Company ranked No. 4 in 2018 for connecting solar power to its energy grid

Duke Energy Progress (DEP) continues to be one of the leading solar utilities in the nation. In the Top 10 utility solar lists compiled by the Smart Electric Power Alliance (SEPA), Duke Energy Progress was ranked fourth among all utility companies for bringing on new solar capacity during 2018. It is the seventh straight year Duke Energy Progress has been ranked in the Top 10 nationwide.

"Duke Energy customers are benefiting from the growth and expansion of solar generation in the region," said Rob Caldwell, senior vice president and president of Duke Energy Renewables & Business Development. "We expect to continue to spur more renewable energy development in the regions we serve in the years to come."

DEP's 436 MW of owned and purchased capacity for customers in 2018 helped it land the No. 4 spot in the nation. Overall, North Carolina is second in the nation for installed solar capacity.

"The utilities in the Top 10 are truly spearheading the progress we've seen in the electric sector this past year," said Julia Hamm, SEPA's president and CEO. "It goes beyond just solar – they are implementing replicable business models and paving the way to a clean and modern energy future, something that won't be possible without utilities' leadership and cooperation."
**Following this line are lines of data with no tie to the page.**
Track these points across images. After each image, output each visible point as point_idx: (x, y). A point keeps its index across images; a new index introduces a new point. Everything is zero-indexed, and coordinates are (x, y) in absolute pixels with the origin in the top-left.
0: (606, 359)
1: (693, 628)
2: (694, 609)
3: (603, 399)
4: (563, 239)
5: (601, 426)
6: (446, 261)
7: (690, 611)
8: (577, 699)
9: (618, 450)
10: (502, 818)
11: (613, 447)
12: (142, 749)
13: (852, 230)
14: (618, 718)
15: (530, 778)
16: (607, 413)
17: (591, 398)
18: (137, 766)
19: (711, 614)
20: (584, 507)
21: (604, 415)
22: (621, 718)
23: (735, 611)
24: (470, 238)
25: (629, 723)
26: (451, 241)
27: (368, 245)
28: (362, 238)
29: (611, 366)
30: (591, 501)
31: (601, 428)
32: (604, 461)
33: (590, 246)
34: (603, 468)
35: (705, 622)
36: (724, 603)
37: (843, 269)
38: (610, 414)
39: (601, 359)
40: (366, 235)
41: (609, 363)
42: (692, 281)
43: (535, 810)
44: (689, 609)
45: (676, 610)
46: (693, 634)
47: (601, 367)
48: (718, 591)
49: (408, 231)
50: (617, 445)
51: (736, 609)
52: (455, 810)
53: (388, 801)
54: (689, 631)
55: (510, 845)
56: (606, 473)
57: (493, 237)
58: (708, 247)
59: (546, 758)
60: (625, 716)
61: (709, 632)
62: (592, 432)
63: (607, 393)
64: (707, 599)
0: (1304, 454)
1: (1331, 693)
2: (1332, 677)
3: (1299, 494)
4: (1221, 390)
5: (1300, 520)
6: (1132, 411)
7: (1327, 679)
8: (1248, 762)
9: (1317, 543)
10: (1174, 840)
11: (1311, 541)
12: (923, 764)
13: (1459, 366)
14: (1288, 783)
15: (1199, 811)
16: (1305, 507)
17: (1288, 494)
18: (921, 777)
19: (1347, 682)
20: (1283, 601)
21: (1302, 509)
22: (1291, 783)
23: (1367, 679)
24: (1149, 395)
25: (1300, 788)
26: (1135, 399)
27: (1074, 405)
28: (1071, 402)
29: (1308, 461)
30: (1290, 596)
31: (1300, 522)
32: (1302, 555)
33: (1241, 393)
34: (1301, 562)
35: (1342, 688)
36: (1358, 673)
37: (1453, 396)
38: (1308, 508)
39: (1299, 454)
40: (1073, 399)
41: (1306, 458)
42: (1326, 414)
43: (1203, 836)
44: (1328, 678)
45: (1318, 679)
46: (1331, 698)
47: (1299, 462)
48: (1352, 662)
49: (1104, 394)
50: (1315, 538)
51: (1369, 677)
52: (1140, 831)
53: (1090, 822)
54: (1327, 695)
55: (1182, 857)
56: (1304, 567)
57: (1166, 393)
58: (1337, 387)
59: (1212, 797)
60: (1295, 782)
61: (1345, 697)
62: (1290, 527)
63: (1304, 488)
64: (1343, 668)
The rankings were part of SEPA's Utility Solar Market Snapshot – collecting figures from more than 500 utilities across the country on solar connected to the grid in 2018.

The full Top 10 listings are available online here.

Duke Energy is one of the nation's leading renewable energy companies and has invested more than $6 billion in renewable energy. The company operates more than 20 wind facilities and 60 solar facilities in over 20 states around the nation.

Duke Energy already has more than 3,000 MW of solar capacity connected to its grid in the Carolinas, which includes those owned by Duke Energy and those owned by other companies. That output could power the energy needs of more than a half million homes.